Secretary of State Mike Pompeo announced new restrictions against members of the Chinese Communist Party (CCP) Friday, declaring that the U.S. has banned visas for CCP members affiliated with the obstruction of Hong Kong’s autonomy.
“President Trump promised to punish the Chinese Communist Party (CCP) officials who were responsible for eviscerating Hong Kong’s freedoms,” Pompeo said in a statement Friday.
The latest announcement comes as China plans to move forward with a security law that would extend Beijing’s reach into the semi-autonomous region.
China’s National Congress Standing Committee already approved the draft version of legislation that would criminalize succession, subversion of state power, local terrorist activities, and collaborating with foreign or external foreign forces to endanger national security.
China has further made plans to instate a security bureau in Hong Kong that would analyze security situations in the region and safeguard China’s national security interests.
Pompeo said that China has undermined Hong Kong’s autonomy by “announcing Beijing’s authority to “supervise” Hong Kong’s governance.”
Pompeo also said that China has reportedly accused “at least one member of Hong Kong’s Legislative Council of misconduct” and has moved to “unilaterally and arbitrarily impose national security legislation on Hong Kong.”

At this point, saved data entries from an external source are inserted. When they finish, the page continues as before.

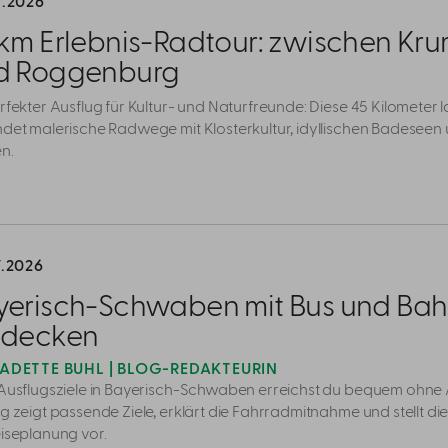
7.2026
 km Erlebnis-Radtour: zwischen K
d Roggenburg
rfekter Ausflug für Kultur- und Naturfreunde: Diese 45 Kilometer 
ndet malerische Radwege mit Klosterkultur, idyllischen Badeseen
n.
7.2026
yerisch-Schwaben mit Bus und Ba
tdecken
ADETTE BUHL | BLOG-REDAKTEURIN
 Ausflugsziele in Bayerisch-Schwaben erreichst du bequem ohne 
ag zeigt passende Ziele, erklärt die Fahrradmitnahme und stellt d
eiseplanung vor.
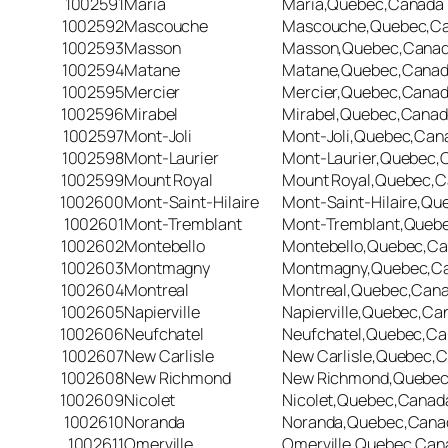
1002591
Maria
Maria,Quebec,Canada
1002592
Mascouche
Mascouche,Quebec,C
1002593
Masson
Masson,Quebec,Cana
1002594
Matane
Matane,Quebec,Cana
1002595
Mercier
Mercier,Quebec,Cana
1002596
Mirabel
Mirabel,Quebec,Cana
1002597
Mont-Joli
Mont-Joli,Quebec,Can
1002598
Mont-Laurier
Mont-Laurier,Quebec,
1002599
Mount Royal
Mount Royal,Quebec,
1002600
Mont-Saint-Hilaire
Mont-Saint-Hilaire,Q
1002601
Mont-Tremblant
Mont-Tremblant,Queb
1002602
Montebello
Montebello,Quebec,C
1002603
Montmagny
Montmagny,Quebec,C
1002604
Montreal
Montreal,Quebec,Can
1002605
Napierville
Napierville,Quebec,Ca
1002606
Neufchatel
Neufchatel,Quebec,C
1002607
New Carlisle
New Carlisle,Quebec,
1002608
New Richmond
New Richmond,Quebe
1002609
Nicolet
Nicolet,Quebec,Canad
1002610
Noranda
Noranda,Quebec,Cana
1002611
Omerville
Omerville,Quebec,Can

Hong Kong enjoys semi-autonomous control in the region due to the Sino-British Joint Declaration, which established sovereignty after the British released Hong Kong from imperial rule and handed it over to China in 1997.
“Beijing continues to undermine human rights and fundamental freedoms in Hong Kong by putting pressure on local authorities to arrest pro-democracy activists and disqualify pro-democracy electoral candidates,” Pompeo said in his Friday statement.
The U.S. along with several other nations, including the U.K. have repeatedly condemned China’s attempt to exert security powers in Hong Kong, prompting the U.S.’s latest move to block visas for current and former CCP officials affiliated with undermining Hong Kong’s autonomy.
U.S. Senators passed legislation Thursday imposing sanctions on people or companies that back efforts or profit off of China's efforts to exert security in Hong Kong.
Pompeo further announced a new partnership with the European Union in order to open U.S.-E.U. dialogue on China, according to a Politico report Thursday.
“The United States calls on China to honor its commitments and obligations in the Sino-British Joint Declaration – namely that Hong Kong will ‘enjoy a high degree of autonomy’ and that human rights and fundamental freedoms, including the freedoms of expression and peaceful assembly, will be protected by law and respected by governing authorities in Hong Kong,” Pompeo concluded on Friday.